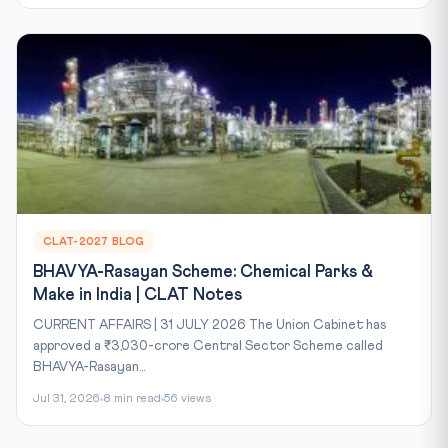
CLAT-2027 BLOG
BHAVYA-Rasayan Scheme: Chemical Parks &
Make in India | CLAT Notes
CURRENT AFFAIRS | 31 JULY 2026 The Union Cabinet has
approved a ₹3,030-crore Central Sector Scheme called
BHAVYA-Rasayan...
Jul 31, 2026
8 min read
56 views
==============================
Problem to solve:
The expected output is the complete listing, word for word, without any picture.

Problem solution:
CLAT-2027 BLOG
BHAVYA-Rasayan Scheme: Chemical Parks &
Make in India | CLAT Notes
CURRENT AFFAIRS | 31 JULY 2026 The Union Cabinet has
approved a ₹3,030-crore Central Sector Scheme called
BHAVYA-Rasayan...
Jul 31, 2026
8 min read
56 views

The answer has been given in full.